__Exercise directions__:
From the watch forum thread below, copy out the passage between "Not sure what" and "42mm was launched.", inclusive.

__Supplied passage__:
■ ■ ■ ■ ■

Congrats. Make sure we get some wrist shots!


----------



## gsmith888

WatchTheTime7 said:


> Congrats. Make sure we get some wrist shots!


Not sure what the etiquette is with posting wrist shots. So here goes.

As you can see, I've got small wrists and have been hanging out for this size since the Slimline Moonphase 42mm was launched.


----------



## WatchTheTime7

those are great shots, congrats again! I also have small wrist (6.25-6.5) and have been waiting for the 42 to down size for 2 years! but now recently i feel in love with the Classic moonphase!! but scared of the 40.5mm size.


----------



## Tomatoes11

WatchTheTime7 said:


> those are great shots, congrats again! I also have small wrist (6.25-6.5) and have been waiting for the 42 to down size for 2 years! but now recently i feel in love with the Classic moonphase!! but scared of the 40.5mm size.

■ ■ ■ ■ ■

__Data section__:
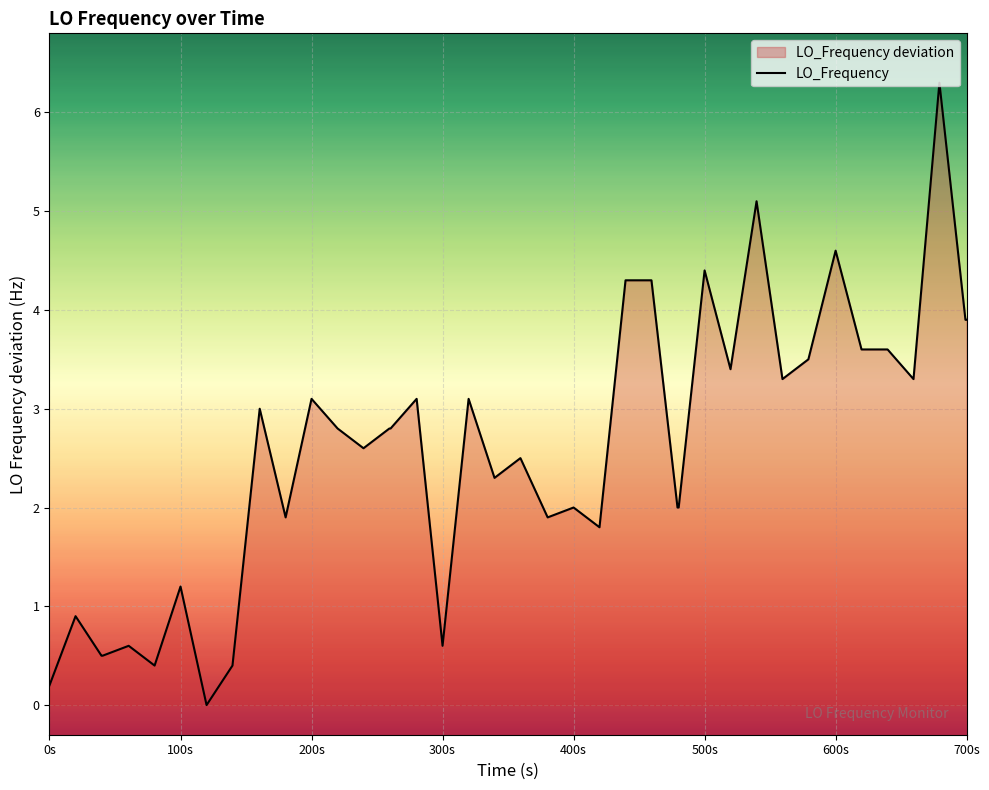

What is the difference between the maximum and minimum values?

6.3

■ ■ ■ ■ ■

__Result for this task__:
Not sure what the etiquette is with posting wrist shots. So here goes.

As you can see, I've got small wrists and have been hanging out for this size since the Slimline Moonphase 42mm was launched.